Can I salvage my own idea? I haven’t decided yet. I would have been happier if I hadn’t checked, I think.”

And in the wonderful way that the internet works, another crossover fan spotted her post and emailed Neil to tell him about it. He commented on his blog:

“Sometimes I think that ideas float through the atmosphere like huge squishy pumpkins, waiting for heads to drop on. I remember back in 1989 Terry Pratchett and I plotting a novel once about a serial killer who kills serial killers, and we had most of the pieces in place, and then both of us realised we'd have to actually write it, which seemed like less fun than making it up, and so we left it. I would have put him in the Serial Killer's convention in Sandman, but he just didn't fit. And I was pleased when I saw the Dexter books that that pumpkin had finally landed on the head of somebody else, who wanted to write them. Sometimes you're just lucky that the pumpkin lands on you first.

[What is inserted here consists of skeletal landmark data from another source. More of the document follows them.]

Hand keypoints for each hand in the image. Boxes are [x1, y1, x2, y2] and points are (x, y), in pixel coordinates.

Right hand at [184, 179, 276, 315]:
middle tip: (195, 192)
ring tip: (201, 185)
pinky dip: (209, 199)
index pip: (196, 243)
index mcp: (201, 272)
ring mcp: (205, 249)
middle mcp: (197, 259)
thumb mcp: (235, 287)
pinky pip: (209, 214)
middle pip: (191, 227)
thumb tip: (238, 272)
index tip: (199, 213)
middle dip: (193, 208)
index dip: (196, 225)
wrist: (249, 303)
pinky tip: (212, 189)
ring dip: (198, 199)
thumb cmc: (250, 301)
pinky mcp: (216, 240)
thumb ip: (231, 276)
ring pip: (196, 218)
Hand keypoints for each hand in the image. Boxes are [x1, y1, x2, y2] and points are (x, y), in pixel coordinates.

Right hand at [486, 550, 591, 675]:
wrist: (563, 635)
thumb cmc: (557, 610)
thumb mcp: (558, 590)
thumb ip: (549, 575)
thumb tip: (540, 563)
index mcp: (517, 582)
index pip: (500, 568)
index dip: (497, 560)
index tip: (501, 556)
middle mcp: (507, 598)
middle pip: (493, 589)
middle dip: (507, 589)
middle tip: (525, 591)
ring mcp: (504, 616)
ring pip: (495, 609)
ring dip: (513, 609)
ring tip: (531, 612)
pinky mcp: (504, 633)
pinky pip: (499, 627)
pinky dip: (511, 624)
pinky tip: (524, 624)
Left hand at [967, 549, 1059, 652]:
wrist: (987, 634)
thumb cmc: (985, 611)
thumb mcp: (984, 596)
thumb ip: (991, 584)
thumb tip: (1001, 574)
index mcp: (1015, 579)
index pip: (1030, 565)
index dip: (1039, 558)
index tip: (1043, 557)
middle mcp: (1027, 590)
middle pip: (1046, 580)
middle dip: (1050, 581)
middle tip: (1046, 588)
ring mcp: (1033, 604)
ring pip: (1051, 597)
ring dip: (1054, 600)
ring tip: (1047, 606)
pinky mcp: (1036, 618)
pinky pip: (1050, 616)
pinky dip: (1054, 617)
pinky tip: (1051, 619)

But the truth is, it's not the idea, it's never the idea, it's always what you do with it. I remember Jonathan Carroll telling me to "Write it new", when we talked about how I had thrown out a whole Sandman storyline on reading Bones of the Moon. And I'm pleased I went back and wrote A Game of You. Charlaine's Cemetery Girl, if she writes it and I hope she does, would be different in every way from The Graveyard Book, because that's how it works.”

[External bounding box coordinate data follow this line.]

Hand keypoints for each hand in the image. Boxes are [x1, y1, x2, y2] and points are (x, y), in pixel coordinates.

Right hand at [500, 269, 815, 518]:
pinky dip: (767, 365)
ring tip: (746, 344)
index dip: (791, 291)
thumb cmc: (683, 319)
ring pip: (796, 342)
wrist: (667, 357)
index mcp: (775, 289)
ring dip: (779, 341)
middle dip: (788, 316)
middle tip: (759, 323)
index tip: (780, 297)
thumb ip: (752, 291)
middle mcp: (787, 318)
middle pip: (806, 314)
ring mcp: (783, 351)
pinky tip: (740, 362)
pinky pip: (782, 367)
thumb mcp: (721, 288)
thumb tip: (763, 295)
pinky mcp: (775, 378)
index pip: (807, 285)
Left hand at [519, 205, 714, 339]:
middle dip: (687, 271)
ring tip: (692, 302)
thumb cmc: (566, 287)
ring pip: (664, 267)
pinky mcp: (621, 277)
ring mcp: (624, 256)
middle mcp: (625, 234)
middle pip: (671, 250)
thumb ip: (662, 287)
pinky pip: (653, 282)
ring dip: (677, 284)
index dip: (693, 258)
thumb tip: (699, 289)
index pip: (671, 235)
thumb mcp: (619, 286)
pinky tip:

This all left me with a case of the warm fuzzies…it’s neat when authors you like acknowledge each other.

Here’s a little video I took of Neil during The Graveyard Book tour. About three minutes in he talks a bit about where the idea came from…or at least where his main character came from:

Bush is Over.

It's official, we've got us a new president! I'm almost filled with an overwhelming sense of well-being and am cautiously optimistic about the future. I can't believe it's finally over. Is it just me or were those the longest eight years ever?